Extracted text: Begin

Senator Carstairs, who does a significant amount of teaching of children in Encounters with Canada, would probably empathize with my next comment. When I ask youngpeople from across the country, who come into the Senate, perhaps 120 to 130 of them, aged between 13 and 17, how many know about the convention, at the most, I will get a show of four hands. Wherever I go, when I speak with young people, I find the same result. We have failed in this area. I am not quite sure why that is so or how to remedy the situation. Your resources might require to be somewhat augmented. Young people all know about the Charter of Rights and Freedoms, so you have succeeded in that area. However, most are unaware of the convention. When I mention it to them, they are amazed, interested and they ask many questions. We have a long way to go in that area. That is the subject of my first question.
My second question relates to having taken part in the preparation of our last report and having led the delegation when we went to Geneva. We are anxious to hear any suggestions that you may have that we could then build into our recommendations about how to facilitate the process.
As you know our next report is due in 2009. I presume we have to begin our preparations for that report in 2006. From my experience, it takes at least three years to complete the process. This time we have the added responsibility that cabinet assigned, and that is reporting on the implementation of our national plan of action for children.
Have you already started to think about how you will complete that process? Would any recommendations we might make assist you?
Ms. Sarkar: In response to the first question, I will look to my colleague to help me out. We are aware of the lack of awareness of children. Enough years have passed that the awareness should be there.
We decided to contribute to a survey of youth being conducted by the War Child Canada on global issues, including human rights. We specifically requested that youth be canvassed on awareness and the importance of the Convention on the Rights of the Child and human rights treaties in order to establish baseline data that can inform us and measure future directions for our program and see where the awareness is, where it is not, and how we can build on it. Increasing awareness of the convention remains a key funding priority of our human rights program.

Extracted text: End
Extracted records: Begin

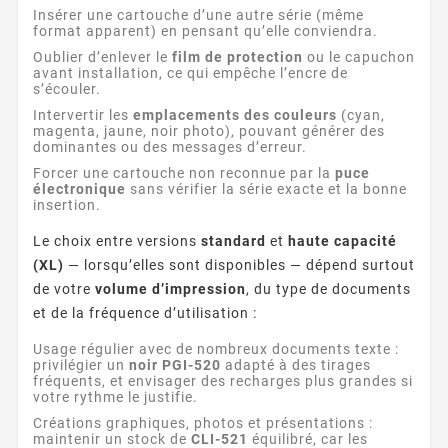
Insérer une cartouche d’une autre série (même
format apparent) en pensant qu’elle conviendra.
Oublier d’enlever le
film de protection
ou le capuchon
avant installation, ce qui empêche l’encre de
s’écouler.
Intervertir les
emplacements des couleurs
(cyan,
magenta, jaune, noir photo), pouvant générer des
dominantes ou des messages d’erreur.
Forcer une cartouche non reconnue par la
puce
électronique
sans vérifier la série exacte et la bonne
insertion.
Le choix entre versions
standard
et
haute capacité
(XL)
— lorsqu’elles sont disponibles — dépend surtout
de votre
volume d’impression
, du type de documents
et de la fréquence d’utilisation :
Usage régulier avec de nombreux documents texte :
privilégier un
noir PGI-520
adapté à des tirages
fréquents, et envisager des recharges plus grandes si
votre rythme le justifie.
Créations graphiques, photos et présentations :
maintenir un stock de
CLI-521
équilibré, car les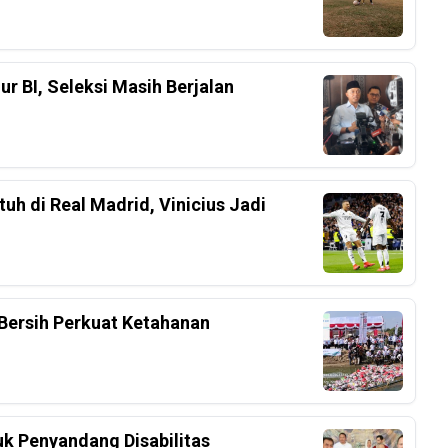
r BI, Seleksi Masih Berjalan
h di Real Madrid, Vinicius Jadi
Bersih Perkuat Ketahanan
k Penyandang Disabilitas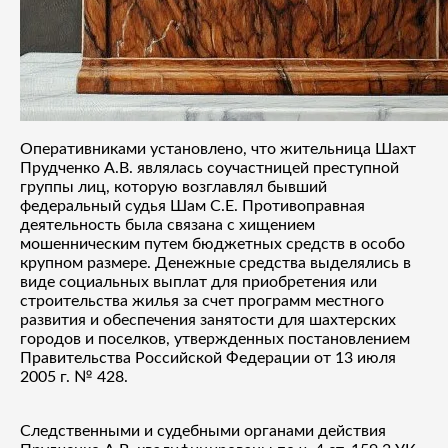
Оперативниками установлено, что жительница Шахт
Прудченко А.В. являлась соучастницей преступной
группы лиц, которую возглавлял бывший
федеральный судья Шам С.Е. Противоправная
деятельность была связана с хищением
мошенническим путем бюджетных средств в особо
крупном размере. Денежные средства выделялись в
виде социальных выплат для приобретения или
строительства жилья за счет программ местного
развития и обеспечения занятости для шахтерских
городов и поселков, утвержденных постановлением
Правительства Российской Федерации от 13 июля
2005 г. № 428.
Следственными и судебными органами действия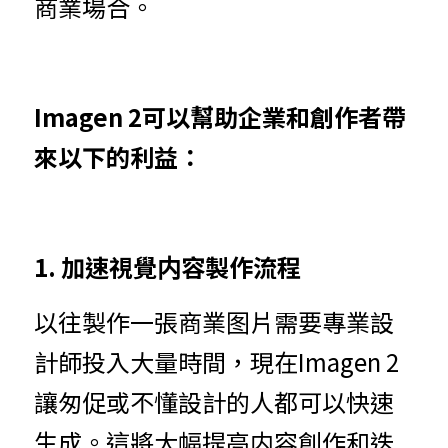
商業場合。
Imagen 2可以幫助企業和創作者帶
來以下的利益：
1. 加速視覺内容製作流程
以往製作一張商業图片需要專業設
計師投入大量時間，現在Imagen 2 
讓匆促或不懂設計的人都可以快速
生成。這將大幅提高内容創作和迭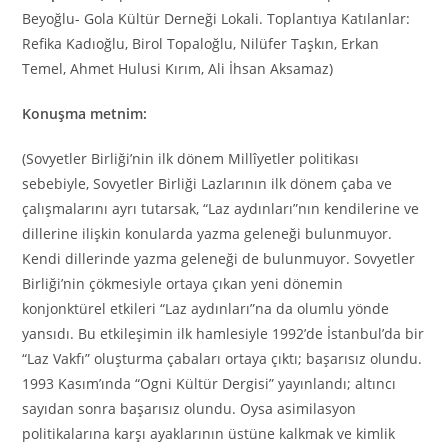
Beyoğlu- Gola Kültür Derneği Lokali. Toplantıya Katılanlar:
Refika Kadıoğlu, Birol Topaloğlu, Nilüfer Taşkın, Erkan
Temel, Ahmet Hulusi Kırım, Ali İhsan Aksamaz)
Konuşma metnim:
(Sovyetler Birliği’nin ilk dönem Millîyetler politikası
sebebiyle, Sovyetler Birliği Lazlarının ilk dönem çaba ve
çalışmalarını ayrı tutarsak, “Laz aydınları”nın kendilerine ve
dillerine ilişkin konularda yazma geleneği bulunmuyor.
Kendi dillerinde yazma geleneği de bulunmuyor. Sovyetler
Birliği’nin çökmesiyle ortaya çıkan yeni dönemin
konjonktürel etkileri “Laz aydınları”na da olumlu yönde
yansıdı. Bu etkileşimin ilk hamlesiyle 1992’de İstanbul’da bir
“Laz Vakfı” oluşturma çabaları ortaya çıktı; başarısız olundu.
1993 Kasım’ında “Ogni Kültür Dergisi” yayınlandı; altıncı
sayıdan sonra başarısız olundu. Oysa asimilasyon
politikalarına karşı ayaklarının üstüne kalkmak ve kimlik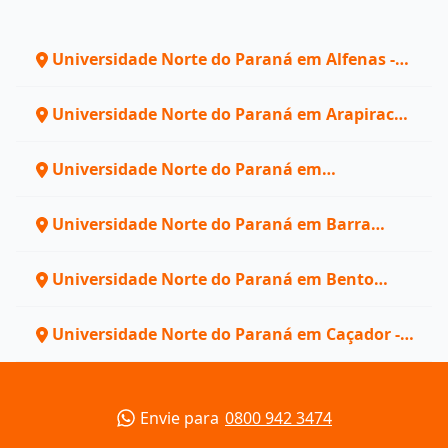
Universidade Norte do Paraná em Alfenas -
MG
Universidade Norte do Paraná em Arapiraca -
AL
Universidade Norte do Paraná em
Arvorezinha - RS
Universidade Norte do Paraná em Barra
Mansa - RJ
Universidade Norte do Paraná em Bento
Gonçalves - RS
Universidade Norte do Paraná em Caçador -
SC
Envie para
0800 942 3474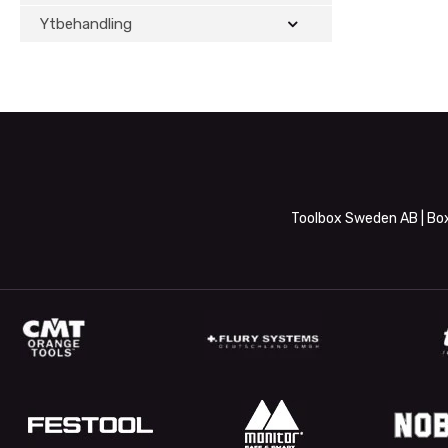
Ytbehandling
Toolbox Sweden AB | Box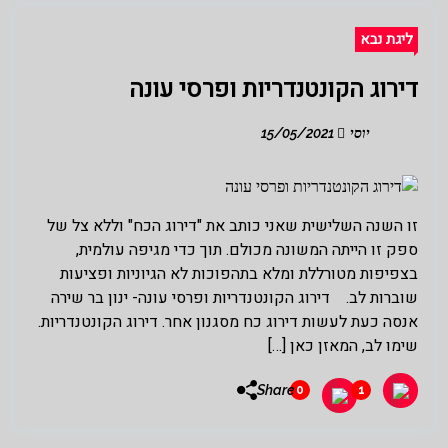
ליגת נבא
דירוג הקונטנדריות ופרסי עונה
יוסי
15/05/2021
זו השנה השלישית שאני כותב את "דירוג הכח" וללא צל של
ספק זו הייתה המשונה מכולם. תוך כדי מגיפה עולמית,
בצפיפות מטורללת ומלא בתהפוכות לא הגיוניות ופציעות
שוברות לב. דירוג הקונטנדריות ופרסי עונה- ינון בר שירה
אנסה כעת לעשות דירוג כח מסגנון אחר. דירוג הקונטנדריות.
שימו לב, המאזן כאן […]
Share
0
1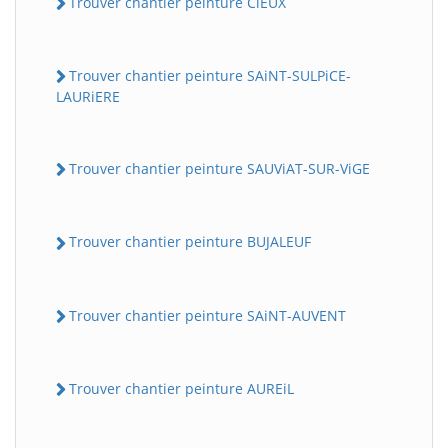
Trouver chantier peinture CiEUX
Trouver chantier peinture SAiNT-SULPiCE-
LAURiERE
Trouver chantier peinture SAUViAT-SUR-ViGE
Trouver chantier peinture BUJALEUF
Trouver chantier peinture SAiNT-AUVENT
Trouver chantier peinture AUREiL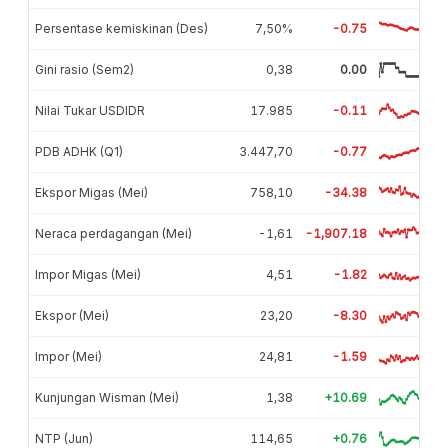
Persentase kemiskinan (Des)
7,50%
-0.75
Gini rasio (Sem2)
0,38
0.00
Nilai Tukar USDIDR
17.985
-0.11
PDB ADHK (Q1)
3.447,70
-0.77
Ekspor Migas (Mei)
758,10
-34.38
Neraca perdagangan (Mei)
-1,61
-1,907.18
Impor Migas (Mei)
4,51
-1.82
Ekspor (Mei)
23,20
-8.30
Impor (Mei)
24,81
-1.59
Kunjungan Wisman (Mei)
1,38
+10.69
NTP (Jun)
114,65
+0.76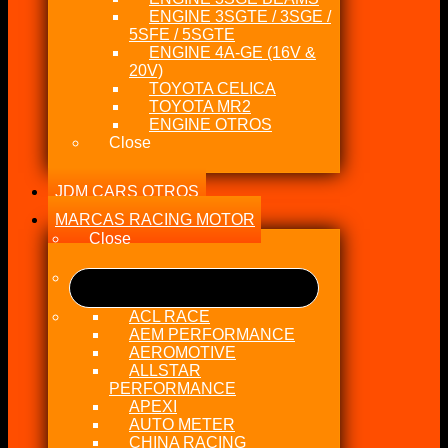
ENGINE 3SGTE / 3SGE /
5SFE / 5SGTE
ENGINE 4A-GE (16V &
20V)
TOYOTA CELICA
TOYOTA MR2
ENGINE OTROS
Close
JDM CARS OTROS
MARCAS RACING MOTOR
Close
ACL RACE
AEM PERFORMANCE
AEROMOTIVE
ALLSTAR
PERFORMANCE
APEXI
AUTO METER
CHINA RACING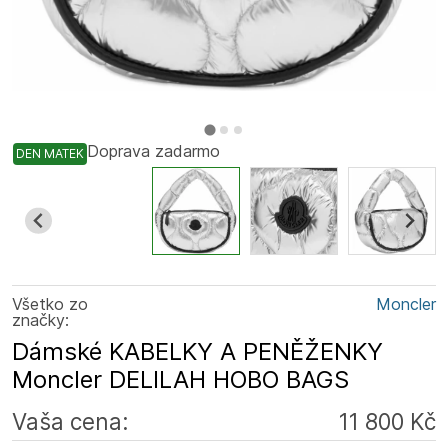
Doprava zadarmo
DEN MATEK
Všetko zo
Moncler
značky:
Dámské KABELKY A PENĚŽENKY
Moncler DELILAH HOBO BAGS
Vaša cena:
11 800 Kč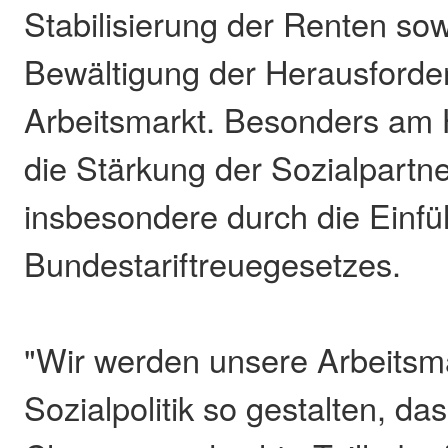
Stabilisierung der Renten sow
Bewältigung der Herausford
Arbeitsmarkt. Besonders am H
die Stärkung der Sozialpartne
insbesondere durch die Einf
Bundestariftreuegesetzes.
"Wir werden unsere Arbeitsm
Sozialpolitik so gestalten, da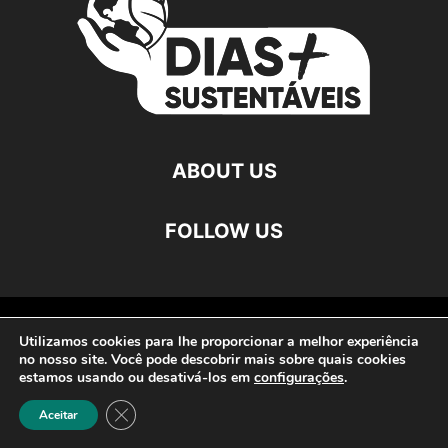
ABOUT US
FOLLOW US
©
Utilizamos cookies para lhe proporcionar a melhor experiência
no nosso site. Você pode descobrir mais sobre quais cookies
estamos usando ou desativá-los em
configurações
.
Close GDPR Cookie Banner
Aceitar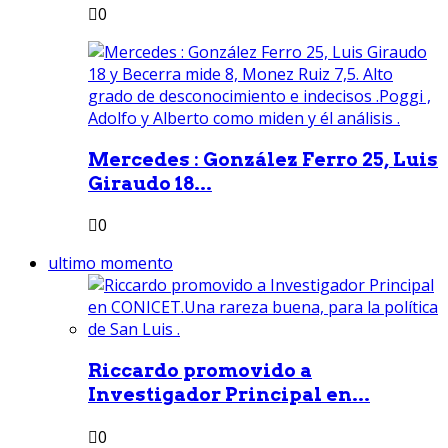
0
Mercedes : González Ferro 25, Luis
Giraudo 18...
0
ultimo momento
Riccardo promovido a
Investigador Principal en...
0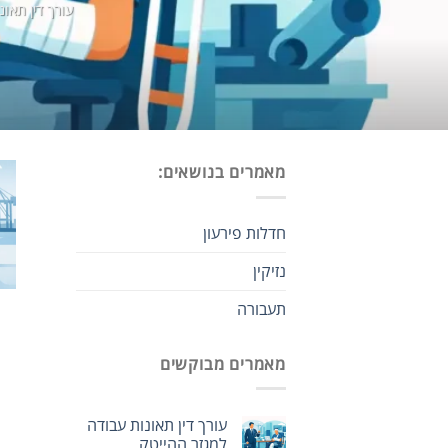
עורך דין תאונ
מאמרים בנושאים:
חדלות פירעון
נזיקין
תעבורה
מאמרים מבוקשים
עורך דין תאונות עבודה
למגזר ההייטק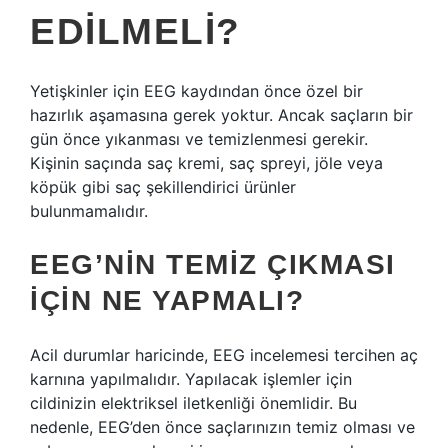
EDILMELI?
Yetişkinler için EEG kaydından önce özel bir
hazırlık aşamasına gerek yoktur. Ancak saçların bir
gün önce yıkanması ve temizlenmesi gerekir.
Kişinin saçında saç kremi, saç spreyi, jöle veya
köpük gibi saç şekillendirici ürünler
bulunmamalıdır.
EEG’NIN TEMIZ ÇIKMASI
IÇIN NE YAPMALI?
Acil durumlar haricinde, EEG incelemesi tercihen aç
karnına yapılmalıdır. Yapılacak işlemler için
cildinizin elektriksel iletkenliği önemlidir. Bu
nedenle, EEG’den önce saçlarınızın temiz olması ve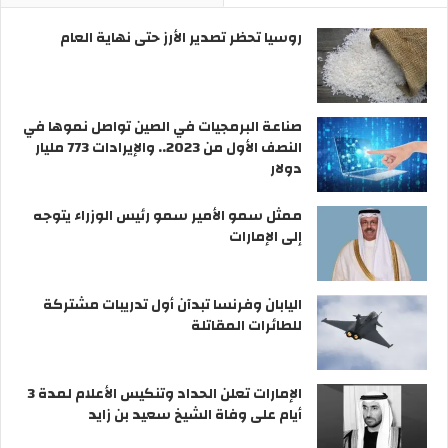
روسيا تحظر تصدير الأرز حتى نهاية العام
صناعة البرمجيات في الصين تواصل نموها في
النصف الأول من 2023.. والإيرادات 773 مليار
دولار
ممثل سمو الأمير سمو رئيس الوزراء يتوجه
إلى الإمارات
اليابان وفرنسا تبدآن أول تدريبات مشتركة
للطائرات المقاتلة
الإمارات تعلن الحداد وتنكيس الأعلام لمدة 3
أيام على وفاة الشيخ سعيد بن زايد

Extracted records: End

> **Exercise tasks**
• 1. According to the Senate transcript, in what year is the next report due?
• 2. Do these statements agree with the Senate transcript? Answer yes or no for each, and quote the deciding words.
(a) The senator says young people are largely unaware of the Charter of Rights and Freedoms.
(b) Ms. Sarkar's program contributed to a youth survey conducted by War Child Canada.
(c) The senator says the reporting process takes at least three years.
• 3. Proceed with the Senate transcript, picking up after its last sentence.
The data shown after the Senate transcript is separate material.

> **Your written answers**
• 1. 2009

• 2.
(a) No: "Young people all know about the Charter of Rights and Freedoms"
(b) Yes: "We decided to contribute to a survey of youth being conducted by the War Child Canada"
(c) Yes: "it takes at least three years to complete the process"

• 3.
As to the preparation of our next report, the report of this Senate committee will be extremely helpful to us. You have been looking in depth at this issue over the past many months. The report will be valuable input because it will be based on the testimony you have heard from many witnesses and you will have formed your own recommendations.
I would ask my colleague, Ms. McPhee, to deal with the actual process we are following.
Ms. Calie McPhee, Manager, Human Rights Program, Department of Canadian Heritage: Honourable senators, first, with respect to raising the awareness of the convention, we will be discussing this in more detail with our federal and provincial colleagues. We will talk about best practices, what they have been doing, and what more can be done at all levels in order to further promote the convention. Having human rights and children's rights, in particular, discussed at this forum definitely helps us greatly.
With respect to your question about reporting, as Ms. Sarkar mentioned, we have an ongoing federal interdepartmental process that each year examines the recommendations in detail and examines what our department is doing. We have implemented similar processes across the board. That means we have already begun to prepare an outline of the next report.
However, it will be another year or two before we officially start the preparation of the next report. The timeline for producing our reports has been cut substantially. We have also recognized the need to begin these reports much earlier. Officially, we begin them now, nine to twelve months in advance of expecting to report. We are also implementing a process by which we hope to identify specific indicators, using the recommendations of the UN committees as the guide, that is, what topics need to be examined and priorities for Canada in general.
Senator Pearson: Are you thinking about involving children?
Ms. McPhee: Along the lines of the role of the NGOs that Ms. Sarkar mentioned, we do want to explore further how to reach youth and obtain their views on what issues need to be covered in our reports and what the priorities should be for Canada. This is an area that we will be discussing more fully.
The public health agency has a centre with expertise on consulting children, and we will be meeting with them. They have already offered their assistance.
Senator Carstairs: Perhaps, when you are sending out thousands of copies of the Charter for classes examining Charter issues, you would include one copy of the convention, so that at least the teacher will have that.
As to the specifics, when Max Yalden, a former commissioner with the United Nations, appeared before this committee, he indicated that he thought that Canada's current reporting process was not the way to go about this, and that we should take the responsibility from Canadian Heritage and give it to Foreign Affairs. What would be your reaction to that comment?
Ms. Sarkar: That is a trick question, is not it? Thank you for your suggestion about sending out a copy of the convention with the Charter. We will look into the feasibility of that.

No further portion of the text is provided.